就職を意識する大学3年時、友人も少なく、希望の就職先もない自分を「同級生より劣っている」と責めた。「大学までは決められたレールを走ってきたが、その後の道がつながっていないことに気づき、怖くなった」。
大学の就職課の前で足がすくみ、就職活動は出来なかった。
それでも卒業後、警備員のアルバイトを通じて働く楽しさを知った。

だが、29歳の冬、正社員を目指して面接に臨んだIT企業の担当者から「君では即戦力にならない」と言われたことが引き金となり、自宅から一歩も出られなくなった。
自室で何度も首をつろうとした。

10年春、市の紹介でリロードに通い始めた。臨床心理士に自分の不安や悩みを打ち明け、農業などの就業体験に参加するうちに興味の幅が広がった。
人と話すことが苦痛でなくなり、友人もできた。
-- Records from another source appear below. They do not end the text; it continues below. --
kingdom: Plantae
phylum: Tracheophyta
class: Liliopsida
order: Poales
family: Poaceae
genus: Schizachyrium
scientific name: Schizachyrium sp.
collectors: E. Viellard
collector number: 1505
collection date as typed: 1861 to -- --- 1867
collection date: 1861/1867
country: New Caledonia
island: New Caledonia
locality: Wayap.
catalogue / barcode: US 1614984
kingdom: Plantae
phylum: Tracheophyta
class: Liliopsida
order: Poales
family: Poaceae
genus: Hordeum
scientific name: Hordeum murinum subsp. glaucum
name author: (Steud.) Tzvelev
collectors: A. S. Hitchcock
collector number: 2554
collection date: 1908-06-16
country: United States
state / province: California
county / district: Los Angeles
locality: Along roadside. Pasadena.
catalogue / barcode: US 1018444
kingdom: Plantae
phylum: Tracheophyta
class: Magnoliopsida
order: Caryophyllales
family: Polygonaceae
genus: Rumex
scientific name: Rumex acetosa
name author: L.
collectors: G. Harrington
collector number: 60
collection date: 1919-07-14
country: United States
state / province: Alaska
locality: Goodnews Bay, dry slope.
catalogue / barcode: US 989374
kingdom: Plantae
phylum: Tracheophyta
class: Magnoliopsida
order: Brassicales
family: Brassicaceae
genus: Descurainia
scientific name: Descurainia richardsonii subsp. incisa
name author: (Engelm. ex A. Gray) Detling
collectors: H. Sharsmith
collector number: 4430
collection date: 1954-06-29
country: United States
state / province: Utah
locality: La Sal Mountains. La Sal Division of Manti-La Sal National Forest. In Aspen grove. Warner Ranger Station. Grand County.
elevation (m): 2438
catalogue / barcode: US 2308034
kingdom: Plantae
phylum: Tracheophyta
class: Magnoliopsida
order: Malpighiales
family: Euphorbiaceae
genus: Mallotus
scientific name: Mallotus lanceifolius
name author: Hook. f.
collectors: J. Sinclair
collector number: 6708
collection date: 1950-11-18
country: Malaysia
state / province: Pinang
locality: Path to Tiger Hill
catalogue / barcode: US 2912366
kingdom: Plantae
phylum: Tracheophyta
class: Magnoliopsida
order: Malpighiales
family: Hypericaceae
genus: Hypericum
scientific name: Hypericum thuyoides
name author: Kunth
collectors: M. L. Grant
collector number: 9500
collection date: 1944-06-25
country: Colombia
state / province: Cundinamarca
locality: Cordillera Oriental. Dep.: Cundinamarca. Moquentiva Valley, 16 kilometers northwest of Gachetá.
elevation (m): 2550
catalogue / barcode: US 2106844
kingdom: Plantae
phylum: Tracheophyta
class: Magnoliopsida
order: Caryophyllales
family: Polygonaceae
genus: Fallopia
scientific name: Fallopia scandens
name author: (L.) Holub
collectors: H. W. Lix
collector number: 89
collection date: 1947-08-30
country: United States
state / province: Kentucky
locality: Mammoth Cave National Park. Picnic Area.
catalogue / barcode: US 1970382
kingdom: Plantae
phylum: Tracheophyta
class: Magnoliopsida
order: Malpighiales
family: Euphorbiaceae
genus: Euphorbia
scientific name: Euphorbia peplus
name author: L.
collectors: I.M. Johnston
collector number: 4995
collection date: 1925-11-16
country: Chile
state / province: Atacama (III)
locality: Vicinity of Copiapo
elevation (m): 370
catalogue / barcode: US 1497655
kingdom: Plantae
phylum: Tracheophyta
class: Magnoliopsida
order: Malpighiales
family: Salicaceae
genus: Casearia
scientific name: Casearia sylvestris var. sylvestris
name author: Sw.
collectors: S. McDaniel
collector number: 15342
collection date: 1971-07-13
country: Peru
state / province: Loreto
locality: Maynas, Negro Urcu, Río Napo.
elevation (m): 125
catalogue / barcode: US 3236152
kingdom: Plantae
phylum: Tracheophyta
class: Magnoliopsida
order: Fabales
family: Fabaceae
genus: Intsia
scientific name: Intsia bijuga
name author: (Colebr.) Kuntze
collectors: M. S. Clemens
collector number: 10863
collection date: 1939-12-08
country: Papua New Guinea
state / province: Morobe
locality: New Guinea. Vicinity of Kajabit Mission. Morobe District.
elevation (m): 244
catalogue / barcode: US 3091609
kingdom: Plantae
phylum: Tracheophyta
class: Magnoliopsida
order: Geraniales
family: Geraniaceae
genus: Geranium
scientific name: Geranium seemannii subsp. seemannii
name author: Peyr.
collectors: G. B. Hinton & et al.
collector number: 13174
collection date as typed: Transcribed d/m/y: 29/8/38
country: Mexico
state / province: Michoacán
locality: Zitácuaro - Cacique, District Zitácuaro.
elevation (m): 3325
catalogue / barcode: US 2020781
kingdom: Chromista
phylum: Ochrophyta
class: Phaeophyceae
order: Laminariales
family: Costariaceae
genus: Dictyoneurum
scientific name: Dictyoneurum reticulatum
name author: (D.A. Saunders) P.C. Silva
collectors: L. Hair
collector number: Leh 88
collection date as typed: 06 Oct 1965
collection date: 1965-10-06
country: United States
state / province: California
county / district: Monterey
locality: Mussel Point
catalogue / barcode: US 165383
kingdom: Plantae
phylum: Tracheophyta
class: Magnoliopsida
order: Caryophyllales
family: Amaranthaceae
「社会の多様性を理解し、自分を客観視できるようになった」。
生きること、働くことが少し楽に考えられるようになったという。

池田事務局長は「就職活動中や就職後の困難の積み重なりが、『社会から不必要だと突きつけられた』と感じるきっかけになるケースが目立つ」と話す。
内閣府によると、「趣味の用事では外出する」といった場合も含む広義の引きこもりは、推計で69・6万人。
同府が10年、15~39歳の5千人を対象に行った調査(有効回答3287人)では、広義の引きこもり状態の人は59人(1・79%)いた。

引きこもり始めた時期は「10代から」が最多の3割超で、「30代から」も23・7%いた。
きっかけは、職場になじめなかった、就職活動がうまくいかなかったという仕事絡みの理由を挙げた人が44%に上った。